Over the weekend, I sat down with the family and we played ICONS from Steve Kenson’s Ad Infinitum Adventures. We rolled up some characters (and wound up having the girl create her hero using the point-buy system). Within a half hour, the Guardian and the Wanderer took to the streets of Starfall City and quickly got in over their heads.
That evening I had difficulty sleeping, so I spent a little bit of time creating index cards for the NPCs, trying to mock up something that fits the layout of the game. I managed to develop the card with boxes for stats and indents, primarily using paragraph shading in InDesign CC 2015.3.
ICONS lists a hero’s abilties and powers by number and a descriptor, much like Fate‘s ladder: The Ant has a Coordination of Amazing (8). My first pass at the index card had a space for the descriptor and the value, but truthfully we really don’t need that descriptor.1 So, over there on the left, six attributes.
That column of attributes is a text frame with each word its own paragraph, with the game terms paragraph style applied. That style has paragraph shading on and has a top offset of 0p42 and a bottom offset of 0p3 to balance the 8pt Gotham Rounded Bold (paper color, all caps) copy. We’re also going to have that shading go 0p2 left and right to get the box effects. Add a left indent of 0p3 and 0p7 space after the paragraph and you’ve got a nice wide colored bar with white type.
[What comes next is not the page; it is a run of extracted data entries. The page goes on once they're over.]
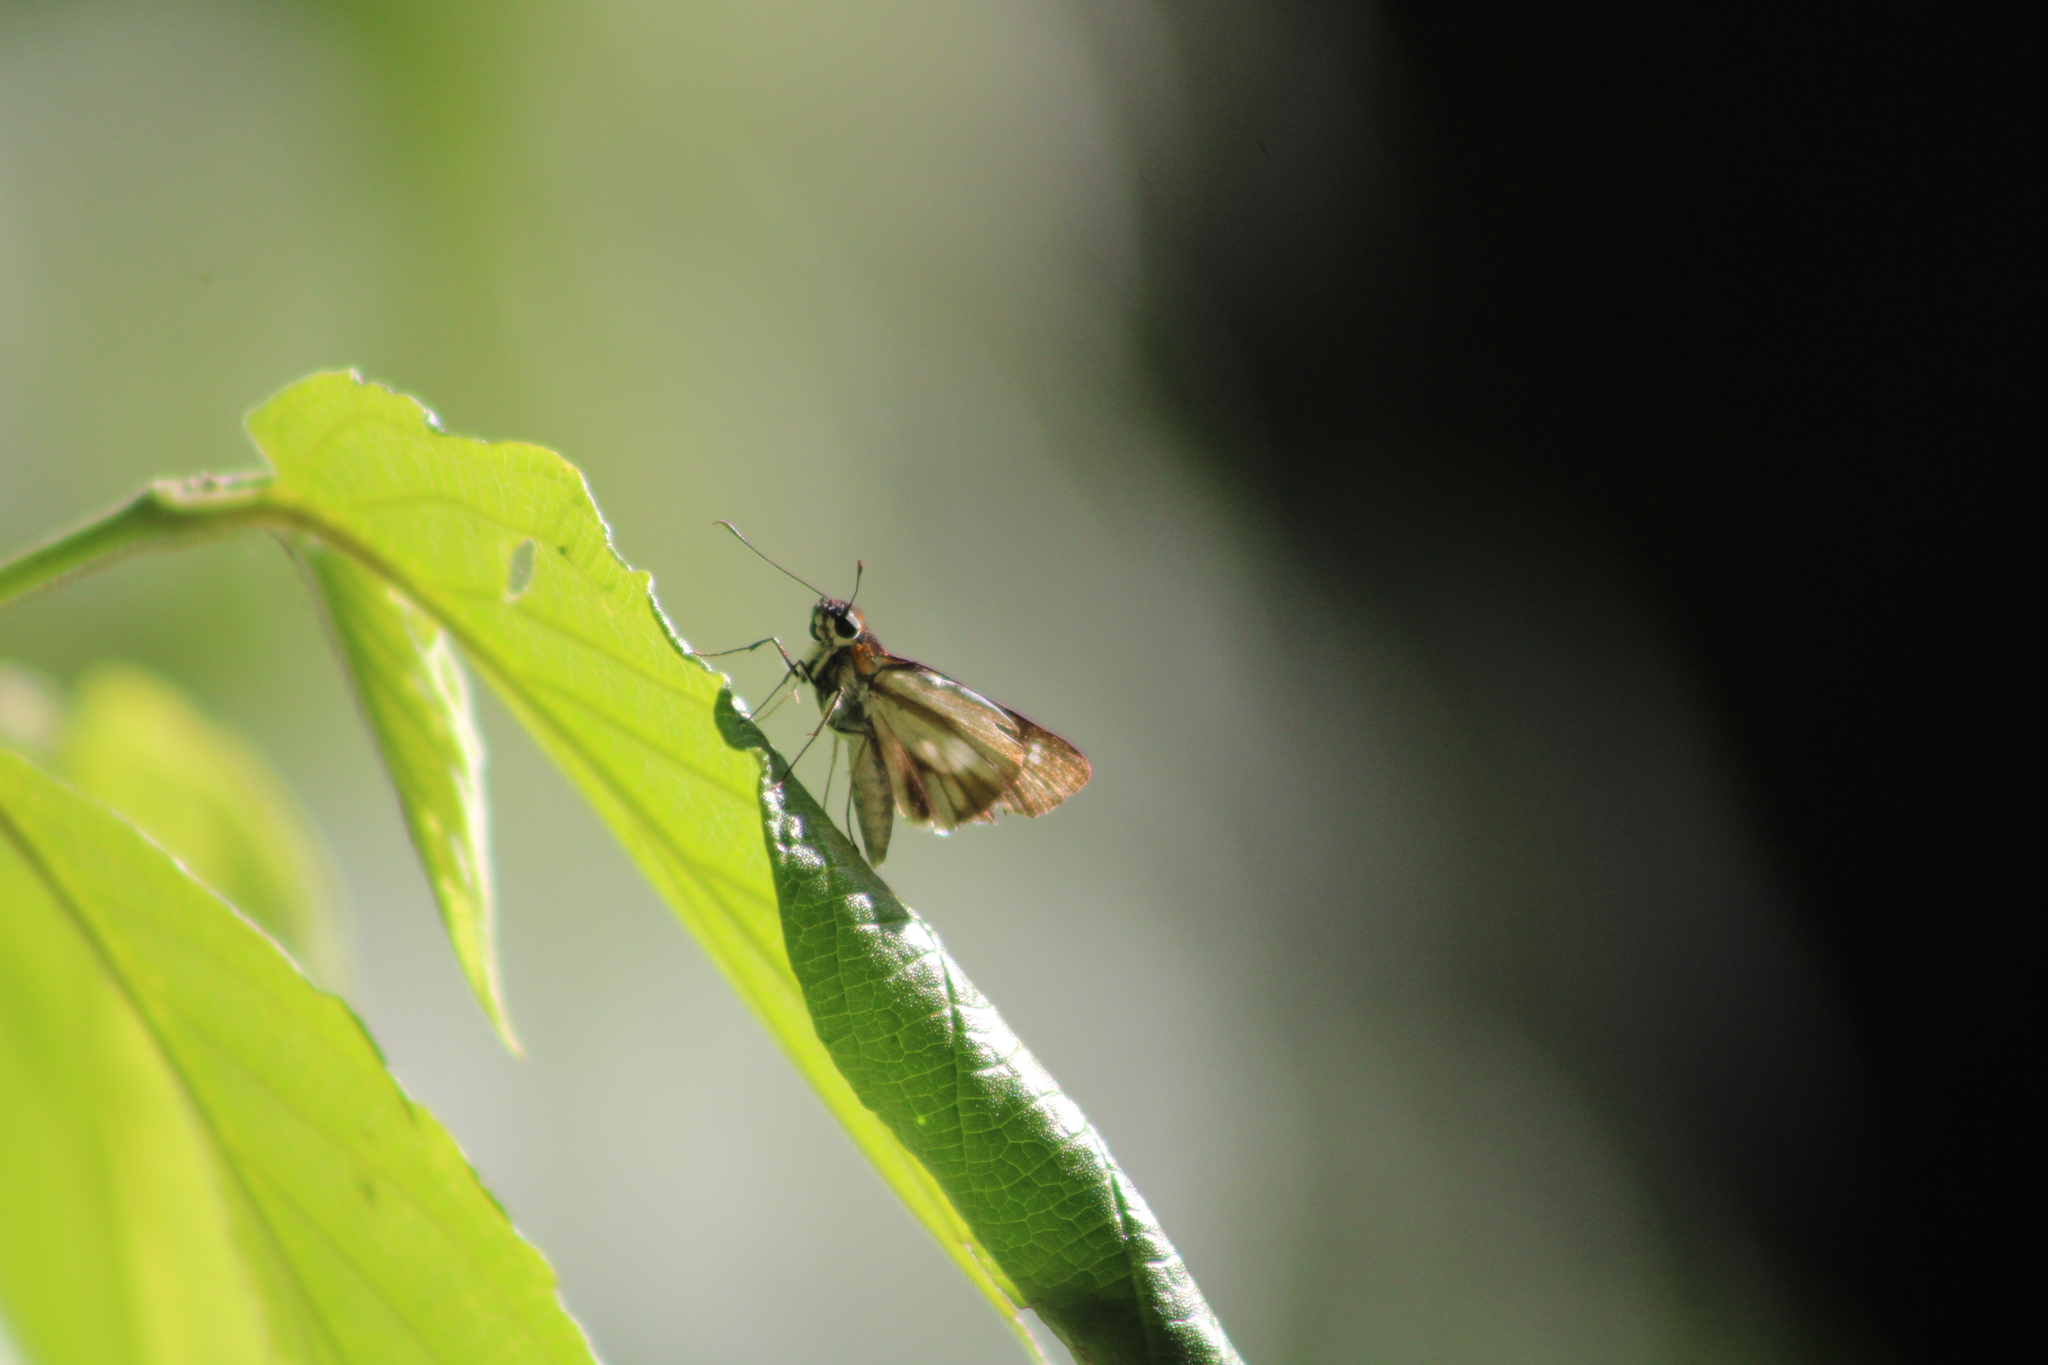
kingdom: Animalia
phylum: Arthropoda
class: Insecta
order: Lepidoptera
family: Hesperiidae
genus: Troyus
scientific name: Troyus
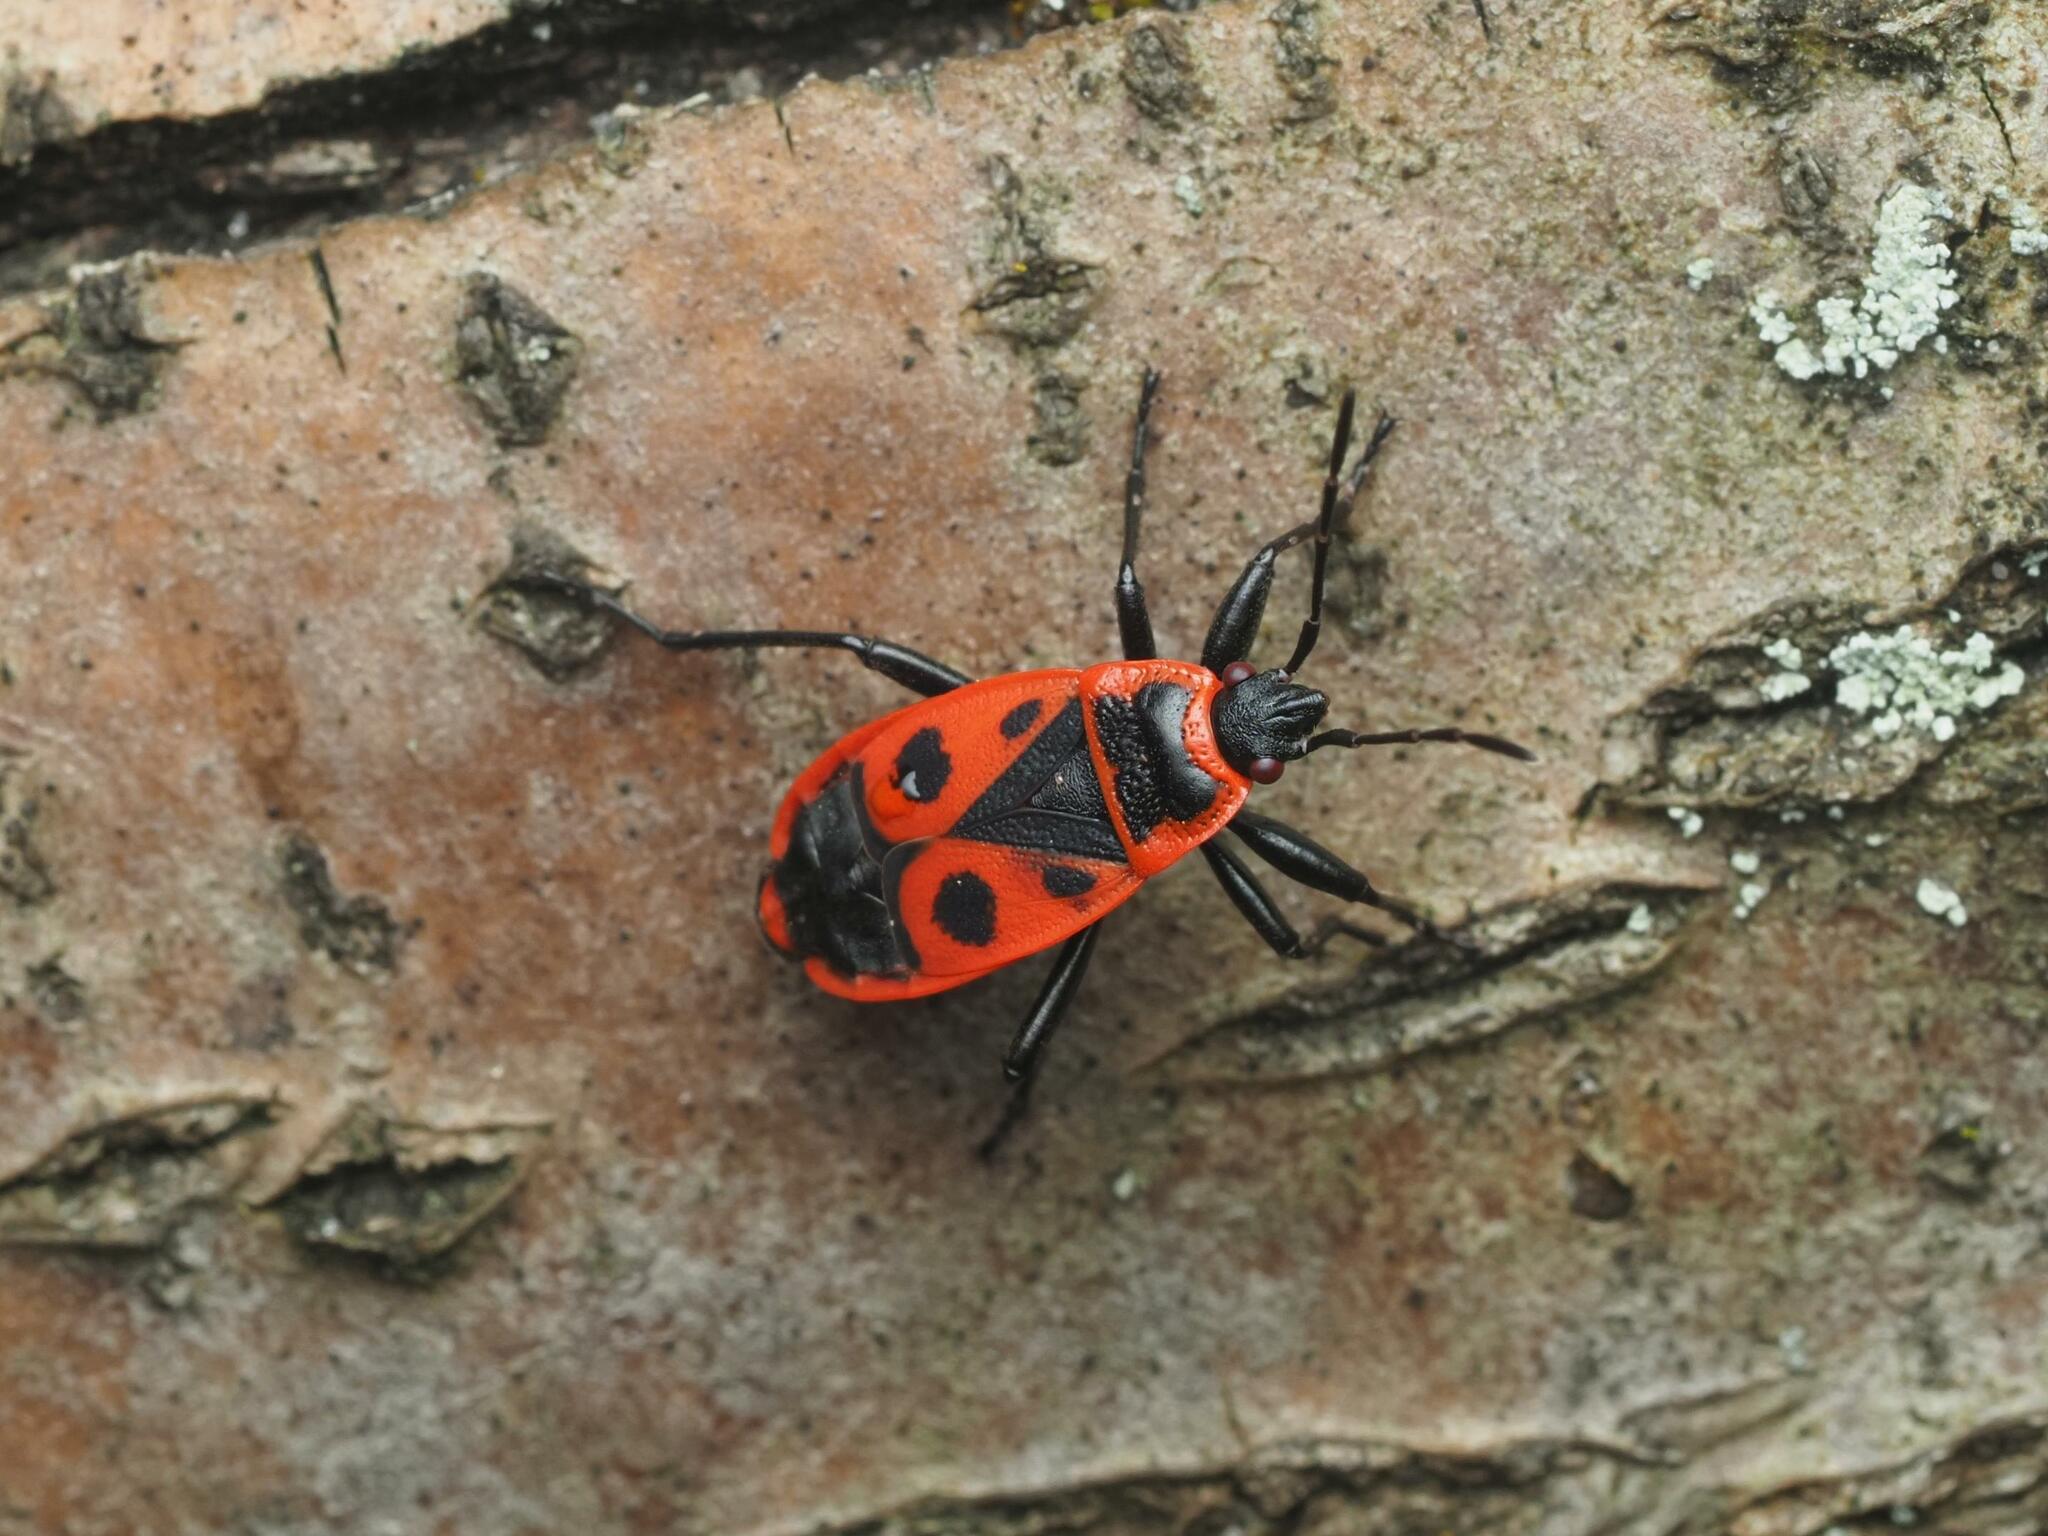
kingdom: Animalia
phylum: Arthropoda
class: Insecta
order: Hemiptera
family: Pyrrhocoridae
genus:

Now, you make a copy of that text frame and move it to the right to form your boxes. Select all the text in that frame and replace it with one character per line. Duplicate the game terms style, call it boxes.3 We’re only going to make one change here, so have this style based on game terms. We’re adding a paragraph rule.
By keeping this based on the game terms paragraph style, we can keep the box outline perfectly aligned with each term. All you have to do is adjust the weight of the rule (12pt here) and the offset (-0p9). Bam. Perfect box.
Oh, we’re not done yet. Take a look at the second-level list under Diamond’s Super Senses. That’s paragraph shading as well! After defining a left indent for the aptly-named powers sublist paragraph style, create three paragraphs of copy. Adjust the top and bottom offsets of the paragraph shading so there is no white space between the middle paragraph and the top or bottom (top 0p1, bottom 0p3 here). Bring that left offset in to where your bullets would normally be (-0p8) and then a huge right offset to make that paragraph shading just a thin line (-17p0!).
Voila! A vertical rule, based on a paragraph style. No need to use that line tool and futz around with placement: just a nice, consistant vertical rule leader.
But what if I wanted to have vertical rules on both sides of a paragraph? Aha! Then we’d use the same trick as the boxes paragraph style: paragraph shading and a paragraph rule. That 0p2 left/right offset we added earlier? That’s a little bit of shading that sticks out from behind the paper colored paragraph rule!